Keeping this advice in mind, many ambitious business managers have decided to seize the day by making the transition from employee to employer. For several of these individuals, the best way to do this is to initiate a management-led buyout and take over the companies they work for.
Being an entrepreneur is not for the faint of heart. Amongst a group of 10 young managers or professionals, statistics tell us that only one has what it takes to be a business owner.
What separates entrepreneurs from dreamers is their ability as individuals to invest somewhere in the vicinity of $250,000 into the companies they hope to own. This number can be as high as $1 million in some of the larger deals. If you want to own something, you have to put your money and likely your job at risk. If you are unable to put your money on the table, stop dreaming.
A substantial financial investment is critical for a serious management buyout because outside investors, institutional or private, need to know you are committed. Investors who will personally support a management team or make a company investment are almost always required and strongly recommended. Institutional investors request private investors that have some management background or special knowledge in the industry to co-invest with them. Institutions refer to these investors as the “smart money.” If something goes wrong or an important decision needs to be considered, the institutional investor wants to have some other intelligent investors as part of the deal to help them work out the issues..
To ensure the success of a leveraged acquisition it is extremely important to establish an appropriate capital structure. You will need to understand and present your written business plan detailing seasonality, cash flow cycles, capital expenditure requirements and other such factors.
Some preferences presented by lenders when financing a transportation buyout include: companies whose market niches are not highly cyclical and have steady predictable cash flows; companies with low capital expenditure requirements and high free cash flow; growth businesses, especially in high valued-added segments of transportation; and companies with strong committed management teams and well communicated, compelling business plans. Meeting these requirements can be a challenge for transportation company executives.
For those unaware, management buyout opportunities present themselves often and for a number of different reasons. The first and most common reason is that a company or division no longer fits within the strategic aims of the parent group or owner. Another reason may be that the parent group or owner simply requires liquidity or cash.
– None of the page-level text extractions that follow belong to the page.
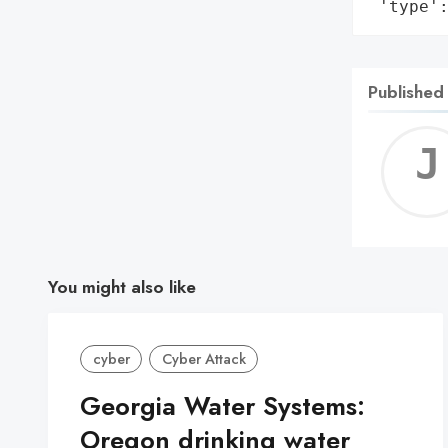
 'type'
Published
You might also like
cyber
Cyber Attack
Georgia Water Systems:
Oregon drinking water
Or, profit levels may not be considered acceptable, or the company is showing a loss.
Other reasons include a private owner who wants to sell his business and not bother with the complicated process of selling to an outside buyer. Usually this seller has a very good relationship with the management team and has confidence in their ability to manage the business. This type of owner usually retains some equity ownership or assists in financing the business with vendor take back notes.
Management-led buyouts are generally regarded with great favor as they provide corporations with a convenient alternative to the acquisition of their company by an outside suitor, while at the same time allowing them to avoid the conflicts that often arise between management and outside buyers.
The entrepreneurial spirit is alive and thriving in Canada. Before beginning, however, it is extremely important that management agree that they have an arrangement amongst themselves (infighting is a major reason deals fall apart), and that they enlist a professional and experienced intermediary. This professional will help package the opportunity, set up the process, structure the buyout deal, and negotiate with financiers and ultimately the owners. And let’s not forget the legal, accounting, tax and other levels of expertise that need to be integrated into the deal.
Maybe it is a fluke in the business cycle, but never in the history of time has there been more diverse, abundant and less expensive investment capital available chasing too few deals. There is no excuse for talented management teams not to take hold of their future and at least attempt to do a management buyout. Seize the day; use the opportunity of the present moment to pursue your vision.